Sometimes, you just have to be good with getting anything done at all.
At least, that’s my perspective on things these days. Normally, I’d beat myself up over not hitting a certain word count per day. Or failing to work on novel revisions. Okay, so I still beat myself up over these things. But I beat myself up less. Which is important, relatively speaking.
I digress.
Getting mad at myself for failing to complete certain tasks repeatedly isn’t productive and tends to throw me into a cycle of failure. That is, if I failed yesterday, I’ll fail today, so why even try?
But this negative self-talk is harmful and counterproductive. I still engage in it often, but trying to put my focus onto what I do accomplish is much more helpful. For instance, I didn’t write any new fiction today. But I did write this blog post and finish a critique for a writing friend that I’ve owed him since forever (sorry!). That feels good to check off the to-do list. Once I finish this post, I may even conquer revisions on something small, like a short story or a scene in my novel.

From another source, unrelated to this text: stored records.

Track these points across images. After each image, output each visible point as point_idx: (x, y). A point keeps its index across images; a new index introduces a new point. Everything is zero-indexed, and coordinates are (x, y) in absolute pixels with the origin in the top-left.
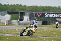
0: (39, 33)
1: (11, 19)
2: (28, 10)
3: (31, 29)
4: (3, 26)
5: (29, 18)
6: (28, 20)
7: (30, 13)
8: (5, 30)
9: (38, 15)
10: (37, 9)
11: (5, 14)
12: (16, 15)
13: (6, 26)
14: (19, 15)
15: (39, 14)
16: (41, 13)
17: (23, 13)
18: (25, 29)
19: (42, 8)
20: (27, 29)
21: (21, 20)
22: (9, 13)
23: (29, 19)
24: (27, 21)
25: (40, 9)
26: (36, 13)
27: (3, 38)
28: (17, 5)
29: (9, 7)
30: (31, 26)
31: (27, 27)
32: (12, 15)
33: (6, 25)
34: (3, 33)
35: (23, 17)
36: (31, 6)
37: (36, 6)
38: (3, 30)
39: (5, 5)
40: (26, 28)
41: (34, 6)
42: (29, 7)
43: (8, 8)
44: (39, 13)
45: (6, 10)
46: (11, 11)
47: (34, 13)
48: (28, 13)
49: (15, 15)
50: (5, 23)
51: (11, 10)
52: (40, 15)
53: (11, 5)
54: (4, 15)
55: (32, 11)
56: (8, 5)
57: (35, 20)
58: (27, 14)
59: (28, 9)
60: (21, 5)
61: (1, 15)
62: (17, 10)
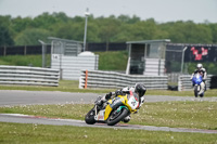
0: (197, 117)
1: (100, 68)
2: (160, 37)
3: (122, 99)
4: (72, 91)
5: (163, 63)
6: (162, 71)
7: (168, 47)
8: (76, 105)
9: (196, 53)
10: (192, 33)
11: (79, 48)
12: (118, 52)
13: (81, 91)
14: (127, 54)
15: (200, 52)
16: (206, 48)
17: (142, 46)
18: (102, 102)
19: (209, 31)
20: (110, 101)
21: (134, 70)
22: (92, 47)
23: (162, 67)
24: (157, 75)
25: (205, 31)
26: (189, 48)
27: (70, 135)
28: (123, 17)
29: (91, 24)
30: (125, 89)
31: (111, 94)
32: (103, 54)
33: (81, 88)
34: (70, 118)
35: (144, 62)
36: (171, 24)
37: (190, 22)
38: (71, 105)
39: (78, 19)
40: (108, 97)
41: (181, 22)
42: (165, 27)
43: (89, 28)
44: (198, 48)
45: (80, 37)
46: (98, 40)
47: (181, 48)
48: (161, 49)
49: (114, 52)
50: (77, 82)
51: (100, 36)
52: (205, 53)
53: (101, 19)
54: (76, 54)
55: (174, 39)
56: (90, 18)
57: (199, 71)
58: (156, 51)
59: (159, 33)
60: (136, 20)
61: (66, 54)
62: (121, 37)
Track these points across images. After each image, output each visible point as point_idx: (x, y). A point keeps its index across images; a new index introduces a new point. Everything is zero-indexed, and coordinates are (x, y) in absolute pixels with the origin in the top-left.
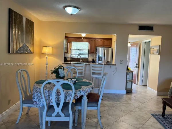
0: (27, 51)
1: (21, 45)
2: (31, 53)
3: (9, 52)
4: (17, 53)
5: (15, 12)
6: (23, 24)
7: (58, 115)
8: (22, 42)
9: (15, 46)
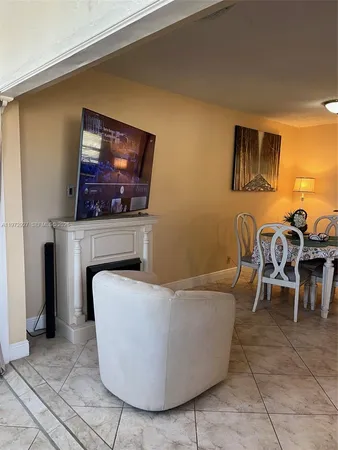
0: (263, 187)
1: (253, 177)
2: (272, 190)
3: (233, 188)
4: (244, 190)
5: (245, 129)
6: (258, 144)
7: (278, 277)
8: (255, 172)
9: (242, 179)
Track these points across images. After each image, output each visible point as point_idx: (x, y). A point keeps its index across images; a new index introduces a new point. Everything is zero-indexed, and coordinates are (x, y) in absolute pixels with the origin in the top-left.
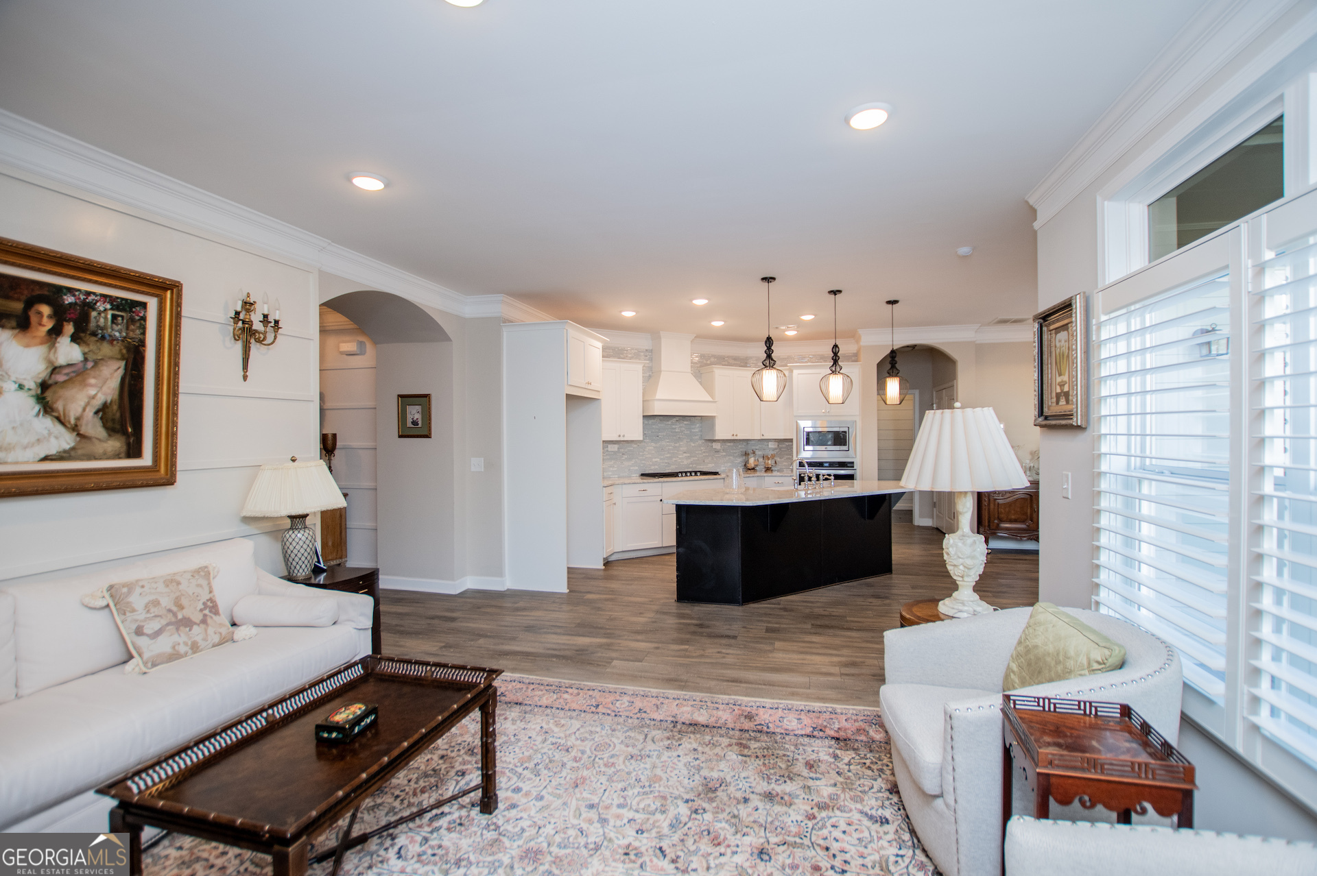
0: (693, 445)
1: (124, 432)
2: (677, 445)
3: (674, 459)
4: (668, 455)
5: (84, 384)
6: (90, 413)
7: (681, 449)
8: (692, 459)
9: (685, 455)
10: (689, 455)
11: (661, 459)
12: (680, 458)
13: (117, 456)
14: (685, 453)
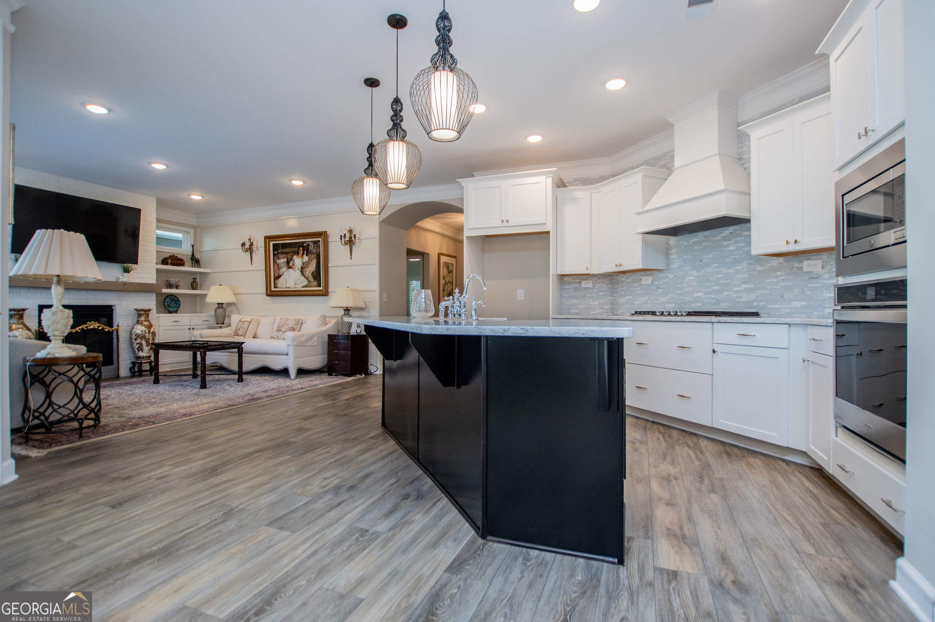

My point here is if a strict plan of action isn’t working for you and causing too much stress or self doubt, dial it back. This doesn’t mean you should change your goals; rather, it means you should refocus them. Become flexible. So long as you’re accomplishing something you want to accomplish, be happy. I’m hoping that checking things off my to-do list on a daily basis will inspire me and build the confidence I need to tackle larger projects.
I know this all sounds like armchair psychology. Honestly, it probably is. But I’m trying to work through complex mental blocks in how I view tasks, failure, and success. Bear with me as I struggle. And please, feel free to share your suggestions in the comments.
I’ve downgraded all my monthly targets this month. Honestly, I never meet them. It seems foolish to have them as a source of failure rather than a source of inspiration.